» Written request 1: In the passage on Traces B, which words begin with the letters "con"? List each one as it appears.

# START OF Document

Both more disparate and more consciously virtuosic than its predecessor, Traces B nonetheless shares the earlier work’s sense of semantic overload, of a richness and multilayeredness so extreme as to constantly threaten the music’s cohesion. The use of extended playing techniques defines much of the piece, as do constant changes of texture and behaviour. Towards the end, a bravura section featuring high staccatissimo runs occasionally cut into by multiphonic trills finally offers something akin to a sense of stable character and even of climactic function, but even this can only yield to a strange, muted conclusion of barely audible dynamic fluctuations.

# END OF Document
# START OF Extracted information

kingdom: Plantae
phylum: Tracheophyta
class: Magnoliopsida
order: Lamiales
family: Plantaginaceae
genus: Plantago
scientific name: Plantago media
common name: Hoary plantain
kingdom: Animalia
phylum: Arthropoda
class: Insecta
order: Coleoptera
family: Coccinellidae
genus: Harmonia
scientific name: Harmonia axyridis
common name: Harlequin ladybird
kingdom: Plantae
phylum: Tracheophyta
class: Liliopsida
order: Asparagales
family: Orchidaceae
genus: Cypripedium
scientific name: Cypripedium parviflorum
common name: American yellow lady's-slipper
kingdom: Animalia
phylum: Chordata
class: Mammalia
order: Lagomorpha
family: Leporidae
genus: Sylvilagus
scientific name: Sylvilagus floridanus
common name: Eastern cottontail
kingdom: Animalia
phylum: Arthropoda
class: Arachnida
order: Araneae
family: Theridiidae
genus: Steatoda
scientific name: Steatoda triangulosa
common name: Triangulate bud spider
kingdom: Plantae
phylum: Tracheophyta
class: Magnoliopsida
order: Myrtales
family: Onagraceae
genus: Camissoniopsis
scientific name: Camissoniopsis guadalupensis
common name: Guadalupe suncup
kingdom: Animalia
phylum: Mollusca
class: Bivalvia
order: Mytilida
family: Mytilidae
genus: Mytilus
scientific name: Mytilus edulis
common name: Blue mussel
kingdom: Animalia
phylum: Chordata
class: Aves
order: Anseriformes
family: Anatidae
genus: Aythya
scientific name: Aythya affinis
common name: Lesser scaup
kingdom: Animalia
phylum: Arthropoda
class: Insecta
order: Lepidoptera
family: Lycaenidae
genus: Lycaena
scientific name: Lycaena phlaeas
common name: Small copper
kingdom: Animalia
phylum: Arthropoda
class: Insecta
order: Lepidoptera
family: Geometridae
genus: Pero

# END OF Extracted information

» Written request 2: Please copy the lines of the records between the line holding "order: Asparagales" and the line holding "order: Myrtales", both included.

» Full output 1: consciously, constantly, constant, conclusion

» Full output 2:
order: Asparagales
family: Orchidaceae
genus: Cypripedium
scientific name: Cypripedium parviflorum
common name: American yellow lady's-slipper
kingdom: Animalia
phylum: Chordata
class: Mammalia
order: Lagomorpha
family: Leporidae
genus: Sylvilagus
scientific name: Sylvilagus floridanus
common name: Eastern cottontail
kingdom: Animalia
phylum: Arthropoda
class: Arachnida
order: Araneae
family: Theridiidae
genus: Steatoda
scientific name: Steatoda triangulosa
common name: Triangulate bud spider
kingdom: Plantae
phylum: Tracheophyta
class: Magnoliopsida
order: Myrtales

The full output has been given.